_PROVIDED PASSAGE:_
# RELOADING: Cheap Tumbler at Harbor Freight Tools!



## arnisandyz (Nov 9, 2006)

Just got Harbor Frieght's latest sales flyer in the mail. for all you reloaders, they have this Vibratory Tumbler on sale..I think it was like $35.

Take a look at the picture here.  It looks alot like the Frankford 220 Tumbler that costs $52.99 (plus shipping) from MidwayUSA! I already have a decent tumbler, but for that price its hard to resist! I think I may stop by after work.

http://www.harborfreightusa.com/usa...o?itemid=93252&CategoryName=&SubCategoryName=

http://www.midwayusa.com/eproductpage.exe/showproduct?saleitemid=550414


----------



## shesulsa (Nov 9, 2006)

Hey! That's a great gift idea! *Off to HF!*


----------



## elder999 (Nov 9, 2006)

A lot of Harbor Freight's tools are cheap knock-offs of better made products, often made in China of inferior materials. This could be the reason it so closely resembles the product from Midway.

_CHALLENGE 1:_ For the forum thread about the Harbor Freight tumbler, decide whether each statement agrees with it, answering yes or no and quoting the deciding words. (a) The Harbor Freight tumbler was on sale for roughly $35. (b) The Frankford 220 Tumbler from MidwayUSA costs $52.99 with shipping included. (c) The poster who started the thread does not yet own a tumbler.
_CHALLENGE 2:_ From the tumbler thread, return the part that opens with the words containing "## shesulsa (Nov" and closes with "product from Midway.".
_CHALLENGE 3:_ In the tumbler thread, where did arnisandyz see the tumbler being offered on sale?

Dataset entries:
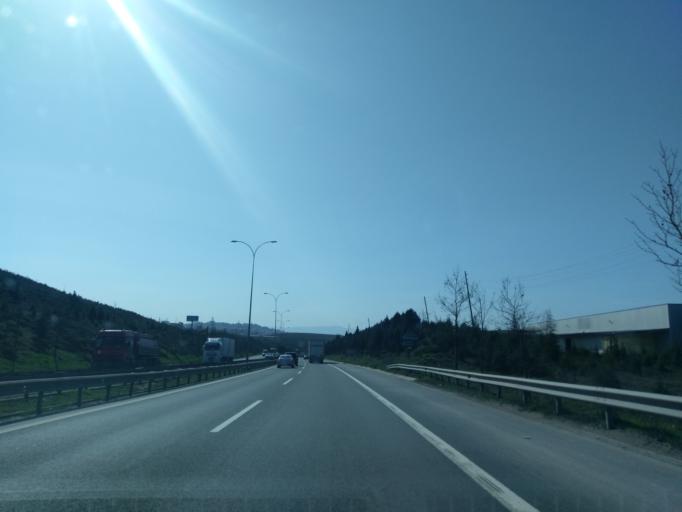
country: TR
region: Kocaeli
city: Balcik
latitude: 40.8506
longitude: 29.3747
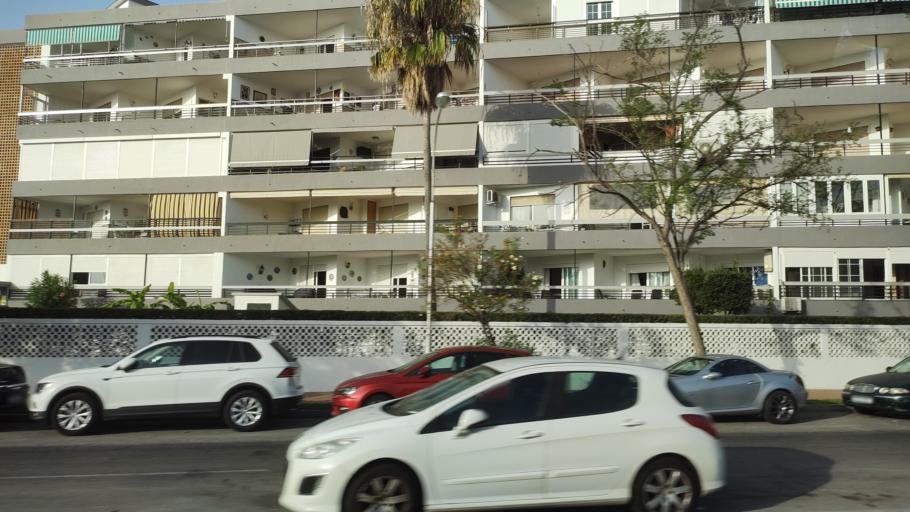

_WRITTEN REPLY 1:_
(a) Yes: "I think it was like $35."
(b) No: "costs $52.99 (plus shipping) from MidwayUSA!"
(c) No: "I already have a decent tumbler"

_WRITTEN REPLY 2:_
## shesulsa (Nov 9, 2006)

Hey! That's a great gift idea! *Off to HF!*


----------



## elder999 (Nov 9, 2006)

A lot of Harbor Freight's tools are cheap knock-offs of better made products, often made in China of inferior materials. This could be the reason it so closely resembles the product from Midway.

_WRITTEN REPLY 3:_ In Harbor Freight's latest sales flyer, which came in the mail.